WHAT IS EXPECTED – Word for word, transcribe the lines below and drop the pictures.

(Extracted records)
○ ○ ○ ○ ○ ○ ○

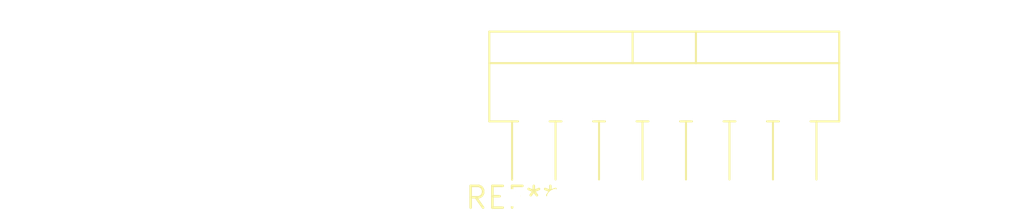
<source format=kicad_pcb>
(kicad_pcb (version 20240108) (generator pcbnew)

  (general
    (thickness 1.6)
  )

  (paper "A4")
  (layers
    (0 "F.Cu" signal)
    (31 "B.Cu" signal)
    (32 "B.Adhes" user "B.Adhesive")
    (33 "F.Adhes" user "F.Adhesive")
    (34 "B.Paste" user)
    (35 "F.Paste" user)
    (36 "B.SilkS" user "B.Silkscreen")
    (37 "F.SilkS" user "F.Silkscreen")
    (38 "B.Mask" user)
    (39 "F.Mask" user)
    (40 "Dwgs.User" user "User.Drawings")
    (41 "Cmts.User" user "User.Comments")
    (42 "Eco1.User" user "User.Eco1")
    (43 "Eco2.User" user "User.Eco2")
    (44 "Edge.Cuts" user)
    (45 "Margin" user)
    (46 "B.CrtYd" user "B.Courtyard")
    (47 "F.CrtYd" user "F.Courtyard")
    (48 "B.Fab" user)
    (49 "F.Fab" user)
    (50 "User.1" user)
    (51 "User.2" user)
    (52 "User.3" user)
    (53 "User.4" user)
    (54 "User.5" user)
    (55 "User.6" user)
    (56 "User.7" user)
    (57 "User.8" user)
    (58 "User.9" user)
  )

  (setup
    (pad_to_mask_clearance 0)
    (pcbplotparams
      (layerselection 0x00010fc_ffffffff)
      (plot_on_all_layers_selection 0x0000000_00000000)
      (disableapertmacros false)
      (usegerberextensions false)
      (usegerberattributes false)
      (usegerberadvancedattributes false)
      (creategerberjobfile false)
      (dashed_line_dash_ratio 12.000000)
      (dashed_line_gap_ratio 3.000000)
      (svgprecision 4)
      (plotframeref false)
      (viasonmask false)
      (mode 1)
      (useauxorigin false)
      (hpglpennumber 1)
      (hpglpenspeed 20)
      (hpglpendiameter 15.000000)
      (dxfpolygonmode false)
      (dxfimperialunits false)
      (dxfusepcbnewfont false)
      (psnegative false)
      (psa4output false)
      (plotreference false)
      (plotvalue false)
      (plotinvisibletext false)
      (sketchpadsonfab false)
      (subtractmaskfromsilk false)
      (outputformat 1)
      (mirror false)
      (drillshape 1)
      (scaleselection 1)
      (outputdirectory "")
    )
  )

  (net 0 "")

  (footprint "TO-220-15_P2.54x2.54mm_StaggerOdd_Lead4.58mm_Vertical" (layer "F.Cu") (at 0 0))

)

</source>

○ ○ ○ ○ ○ ○ ○

RESULT FOR THIS EXERCISE –
<source format=kicad_pcb>
(kicad_pcb (version 20240108) (generator pcbnew)

  (general
    (thickness 1.6)
  )

  (paper "A4")
  (layers
    (0 "F.Cu" signal)
    (31 "B.Cu" signal)
    (32 "B.Adhes" user "B.Adhesive")
    (33 "F.Adhes" user "F.Adhesive")
    (34 "B.Paste" user)
    (35 "F.Paste" user)
    (36 "B.SilkS" user "B.Silkscreen")
    (37 "F.SilkS" user "F.Silkscreen")
    (38 "B.Mask" user)
    (39 "F.Mask" user)
    (40 "Dwgs.User" user "User.Drawings")
    (41 "Cmts.User" user "User.Comments")
    (42 "Eco1.User" user "User.Eco1")
    (43 "Eco2.User" user "User.Eco2")
    (44 "Edge.Cuts" user)
    (45 "Margin" user)
    (46 "B.CrtYd" user "B.Courtyard")
    (47 "F.CrtYd" user "F.Courtyard")
    (48 "B.Fab" user)
    (49 "F.Fab" user)
    (50 "User.1" user)
    (51 "User.2" user)
    (52 "User.3" user)
    (53 "User.4" user)
    (54 "User.5" user)
    (55 "User.6" user)
    (56 "User.7" user)
    (57 "User.8" user)
    (58 "User.9" user)
  )

  (setup
    (pad_to_mask_clearance 0)
    (pcbplotparams
      (layerselection 0x00010fc_ffffffff)
      (plot_on_all_layers_selection 0x0000000_00000000)
      (disableapertmacros false)
      (usegerberextensions false)
      (usegerberattributes false)
      (usegerberadvancedattributes false)
      (creategerberjobfile false)
      (dashed_line_dash_ratio 12.000000)
      (dashed_line_gap_ratio 3.000000)
      (svgprecision 4)
      (plotframeref false)
      (viasonmask false)
      (mode 1)
      (useauxorigin false)
      (hpglpennumber 1)
      (hpglpenspeed 20)
      (hpglpendiameter 15.000000)
      (dxfpolygonmode false)
      (dxfimperialunits false)
      (dxfusepcbnewfont false)
      (psnegative false)
      (psa4output false)
      (plotreference false)
      (plotvalue false)
      (plotinvisibletext false)
      (sketchpadsonfab false)
      (subtractmaskfromsilk false)
      (outputformat 1)
      (mirror false)
      (drillshape 1)
      (scaleselection 1)
      (outputdirectory "")
    )
  )

  (net 0 "")

  (footprint "TO-220-15_P2.54x2.54mm_StaggerOdd_Lead4.58mm_Vertical" (layer "F.Cu") (at 0 0))

)

</source>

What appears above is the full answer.